There seems little hope that any of this will change for the better in the short term. Mississippi is dominated by arch conservatives, all men of course, in its government and they are perfectly happy with the status quo since it gives them all the power and they are determined to hold the line against change. Such men are typified by their governor, Phil Bryant, who in a recently well-publicized comment, laid the blame for America's educational woes squarely in the laps of working mothers. Mediocrity, he opined, can be traced directly to moms in the workplace.

Mississippi has been in the news over the past year because it has tried to close all abortion clinics in the state and deny access to this health care for its women. It currently has only one such clinic remaining, in the state capital of Jackson, that is waging a battle in the courts to stay open. 

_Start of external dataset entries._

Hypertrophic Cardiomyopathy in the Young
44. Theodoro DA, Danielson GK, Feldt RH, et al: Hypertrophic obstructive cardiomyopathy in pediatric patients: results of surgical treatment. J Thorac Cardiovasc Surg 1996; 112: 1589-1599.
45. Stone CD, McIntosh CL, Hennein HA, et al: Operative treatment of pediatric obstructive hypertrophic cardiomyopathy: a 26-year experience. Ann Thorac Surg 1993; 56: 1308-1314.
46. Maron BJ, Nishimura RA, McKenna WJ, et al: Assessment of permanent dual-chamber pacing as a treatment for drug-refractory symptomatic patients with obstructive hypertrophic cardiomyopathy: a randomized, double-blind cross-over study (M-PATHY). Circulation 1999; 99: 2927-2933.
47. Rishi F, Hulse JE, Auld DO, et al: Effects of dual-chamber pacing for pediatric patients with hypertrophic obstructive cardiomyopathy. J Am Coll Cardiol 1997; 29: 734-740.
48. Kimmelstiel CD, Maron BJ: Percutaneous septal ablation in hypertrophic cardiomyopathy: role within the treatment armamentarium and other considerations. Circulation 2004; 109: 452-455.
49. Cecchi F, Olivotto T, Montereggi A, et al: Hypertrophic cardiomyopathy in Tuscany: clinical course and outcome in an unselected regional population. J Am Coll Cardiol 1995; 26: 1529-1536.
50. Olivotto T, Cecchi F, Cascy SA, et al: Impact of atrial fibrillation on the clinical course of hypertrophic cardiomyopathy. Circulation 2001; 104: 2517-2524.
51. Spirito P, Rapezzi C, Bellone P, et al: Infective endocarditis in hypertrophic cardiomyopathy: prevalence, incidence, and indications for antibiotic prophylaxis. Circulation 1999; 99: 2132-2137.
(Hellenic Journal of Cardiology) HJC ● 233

Its latest approach in dealing with issues of pregnancy, specifically teen pregnancy, is to collect cord blood from babies born to girls under 16, with a view to using DNA to establish the fathers and then prosecuting for statutory rape older men who have impregnated teenagers. One has to admit it is a novel approach.

There is, however, a possibility that the law could be turned against the girls themselves if drugs are found in the cord blood. Currently in the state, two women who suffered stillbirths are being prosecuted under the state's murder statutes because they had drugs in their system at the time of the births.

The idea that a state could more profitably address the issue of teen pregnancies, as well as decreasing the need for abortions, through sex education and freer access to contraceptives seems a totally alien idea to the people who maintain their iron grip on Mississippi's government.  

All of this is appalling and depressing, and yet when you meet the people of the state on a personal level, they are friendly and welcoming and just want to live their lives in peace and see better futures for their children - just like all of us. What they need is a leader, someone to inspire them to strive for a more compassionate government and to dare to break the chains of dogma that make them slaves to an unsavory history. Those of us who care for the state and its people and watch from the outside as it continues to be bound to its past can only hope that such a leader will find his or her way to the forefront and that Mississippi can soon join the majority of the states in the 21st century.  


And speaking of Mississippi, that's where I'll be for the next several days, visiting friends and family there. While I'm on the road, I may or may not have an opportunity to post here, but I will return before the Summer Solstice.